Staff need to have accurate information and be able to tell each customer exactly when services will be performed. Will bow service start immediately or in a few days? Do all staff know the current class schedule and provide the right information every time someone asks for it?
How long does it take for you to respond to online reviews? You should be checking them every day. You should also respond to both negative and positive reviews. It shows the customers you are paying attention and are both willing to solve problems and thank them for their patronage.

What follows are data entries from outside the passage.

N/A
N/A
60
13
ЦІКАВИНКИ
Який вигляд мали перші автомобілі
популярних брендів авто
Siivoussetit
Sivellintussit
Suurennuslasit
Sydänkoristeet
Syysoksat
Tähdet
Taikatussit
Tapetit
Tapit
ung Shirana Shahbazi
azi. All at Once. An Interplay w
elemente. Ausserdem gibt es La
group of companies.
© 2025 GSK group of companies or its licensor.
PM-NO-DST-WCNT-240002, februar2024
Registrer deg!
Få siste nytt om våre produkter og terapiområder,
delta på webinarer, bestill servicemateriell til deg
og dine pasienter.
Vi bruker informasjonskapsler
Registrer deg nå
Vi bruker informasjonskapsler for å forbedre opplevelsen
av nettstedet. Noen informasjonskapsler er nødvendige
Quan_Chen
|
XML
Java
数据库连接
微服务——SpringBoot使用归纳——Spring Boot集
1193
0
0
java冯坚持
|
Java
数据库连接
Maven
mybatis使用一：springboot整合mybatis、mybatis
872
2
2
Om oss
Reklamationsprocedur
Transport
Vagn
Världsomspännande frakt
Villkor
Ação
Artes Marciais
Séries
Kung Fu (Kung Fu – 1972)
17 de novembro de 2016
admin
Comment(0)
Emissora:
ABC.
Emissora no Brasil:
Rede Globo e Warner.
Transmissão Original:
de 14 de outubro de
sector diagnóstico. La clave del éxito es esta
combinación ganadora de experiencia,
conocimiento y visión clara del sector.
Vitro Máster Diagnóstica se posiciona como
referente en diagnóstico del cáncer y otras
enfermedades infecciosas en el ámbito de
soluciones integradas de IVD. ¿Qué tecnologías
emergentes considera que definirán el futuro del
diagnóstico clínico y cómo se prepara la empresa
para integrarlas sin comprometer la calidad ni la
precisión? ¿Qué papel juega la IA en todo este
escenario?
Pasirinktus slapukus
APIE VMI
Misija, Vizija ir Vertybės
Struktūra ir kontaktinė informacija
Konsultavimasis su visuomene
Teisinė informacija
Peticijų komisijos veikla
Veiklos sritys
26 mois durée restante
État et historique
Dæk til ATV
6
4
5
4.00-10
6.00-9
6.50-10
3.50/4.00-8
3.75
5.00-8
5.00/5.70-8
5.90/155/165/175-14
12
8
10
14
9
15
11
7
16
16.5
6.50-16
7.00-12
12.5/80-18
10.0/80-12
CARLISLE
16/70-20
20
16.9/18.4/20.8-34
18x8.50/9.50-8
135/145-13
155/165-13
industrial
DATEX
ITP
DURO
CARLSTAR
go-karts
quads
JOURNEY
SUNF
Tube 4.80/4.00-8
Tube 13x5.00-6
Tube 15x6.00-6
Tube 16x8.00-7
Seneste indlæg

You should have systems in place so that all frontline employees have some authority to make customer experiences great. Set up some boundaries but give them the flexibility to be creative and make sure every customer is leaving with a smile.
4: Trust and confidence
Assurance is the ability of your employees to instill trust and confidence through courtesy and expertise. It’s the accurate exchange of information in the way each customer can receive it. If customers didn’t need you to be the experts, they’d be getting the products online.
Are staff knowledgeable on all products and services? Do instructors instill a sense of confidence in their classes? Employees should always be expanding their knowledge base to better serve each customer. Give them time to do so, if you don’t already.

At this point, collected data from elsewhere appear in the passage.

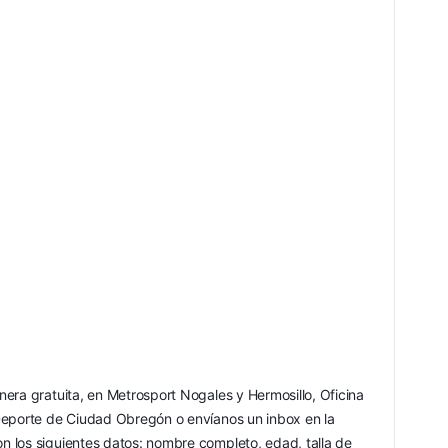
era gratuita, en Metrosport Nogales y Hermosillo, Oficina 
Deporte de Ciudad Obregón o envíanos un inbox en la 
 los siguientes datos: nombre completo, edad, talla de 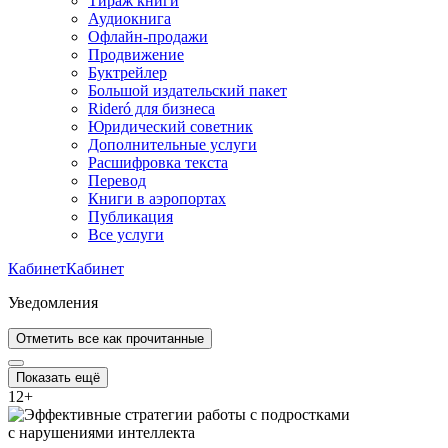
Тираж книги
Аудиокнига
Офлайн-продажи
Продвижение
Буктрейлер
Большой издательский пакет
Rideró для бизнеса
Юридический советник
Дополнительные услуги
Расшифровка текста
Перевод
Книги в аэропортах
Публикация
Все услуги
Кабинет
Кабинет
Уведомления
Отметить все как прочитанные
Показать ещё
12
+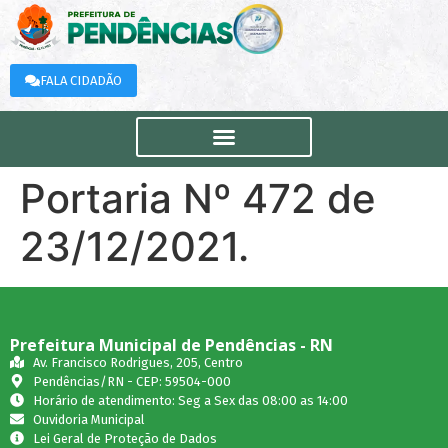
FALA CIDADÃO
Portaria Nº 472 de
23/12/2021.
Prefeitura Municipal de Pendências - RN
Av. Francisco Rodrigues, 205, Centro
Pendências/RN - CEP: 59504-000
Horário de atendimento: Seg a Sex das 08:00 as 14:00
Ouvidoria Municipal
Lei Geral de Proteção de Dados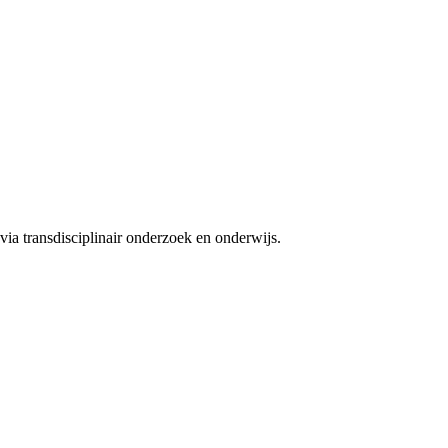
ia transdisciplinair onderzoek en onderwijs.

Can customers trust that they’ll be safe with you? This means that their personal information provided can’t be stolen. It also means that precautions, rules and procedures are in place, posted and followed to protect everyone entering the store.

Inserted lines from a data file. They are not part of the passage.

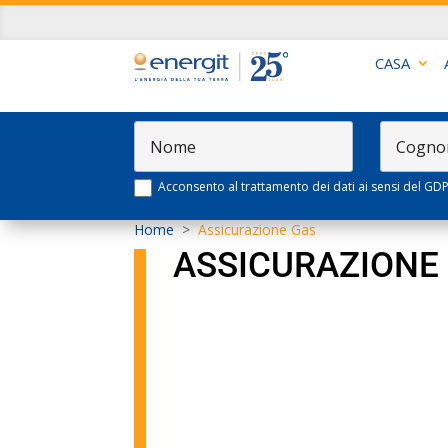
CASA
Acconsento al trattamento dei dati ai sensi del GD
Home
>
Assicurazione Gas
ASSICURAZIONE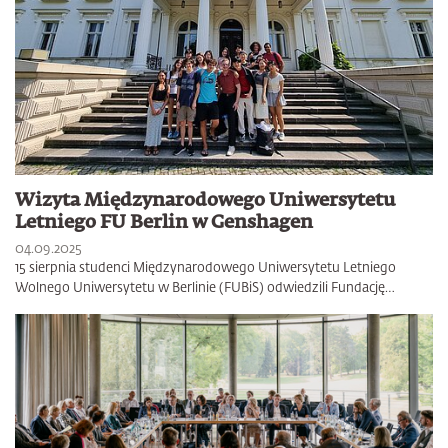
Wizyta Międzynarodowego Uniwersytetu
Letniego FU Berlin w Genshagen
04.09.2025
15 sierpnia studenci Międzynarodowego Uniwersytetu Letniego
Wolnego Uniwersytetu w Berlinie (FUBiS) odwiedzili Fundację…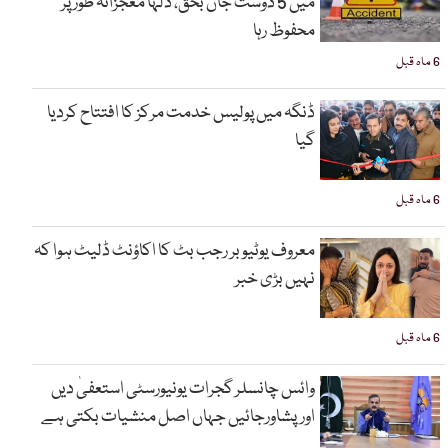
میں 5 دوست جاں بحق، دلہا معجزانہ طور پر
محفوظ رہا
6 ماہ قبل
ڈنگہ میں پولیس خدمت مرکز کا افتتاح کردیا
گیا
6 ماہ قبل
معروف یوٹیوبر رجب بٹ کا اکاؤنٹ ڈلیٹ ہوا کہ
نہیں بڑی خبر
6 ماہ قبل
وائس چانسلر گجرات یونیورسٹی استعفیٰ دیں
اورپشاورجائیں جہاں اصل منشیات بکتی ہے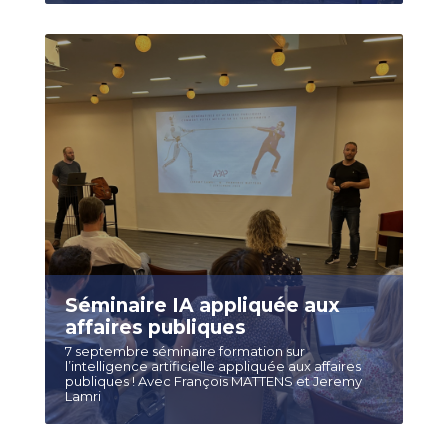
Séminaire IA appliquée aux
affaires publiques
7 septembre séminaire formation sur
l’intelligence artificielle appliquée aux affaires
publiques ! Avec François MATTENS et Jeremy
Lamri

Are staff always courteous? Are they treating every customer with the utmost respect? Are they honest? Relationships are built by listening and understanding.
You and your staff must be able to understand customer needs and provide individual attention. Customers expect very personalized service and you need to know how to walk in their shoes.
To what extent do staff give individual attention to customers? Do they listen carefully, or work from a script? Do you work to understand the specific needs of each customer or just worry about selling the most expensive product? Your employees need to be able to provide personalized service if you want to keep customers coming back. In a similar regard, do you have the best interest of your customers at heart or are you more interested in the sale? Today’s customer demands you put them first.
Is your store or range open to customers at times that are convenient? Or do you make it difficult for them to buy from you because of limited hours or infrequent classes? If you’re not serving your customers when they need it, they’ll find someone else who will, or will find another activity.
When you care deeply about what your customers are experiencing and what you can do to help them solve your problems, your customers are guaranteed to keep coming back. The greatest connections are created when you and the customer understand each other.
Look back at the sentence or two you wrote down at the beginning of this article. How did you come to that conclusion? What assumptions and past experiences led you to choose what you wrote? If you wrote something negative, it could be you’ve had some bad past experiences with that company, or are just in a bad mood right now. If it’s positive, did you have past experiences that lead you to believe this is just a temporary problem? See how your assumptions, perceptions, beliefs and mood all quickly play into your perceptions of the rest company? That’s what archery customers do with you every day.
How do you want your company to be perceived? Take a look at each of the dimensions above and develop some statements. Then, do a little self-analysis about where you stand in relation to your own store’s past, other archery retailers and shopping in general. Your biggest gaps may be where you should focus some attention. You can’t be the best at everything, but you can set some priorities. You can also keep reviewing and improving each dimension of customer expectation to make sure you’re closing the gap throughout the year.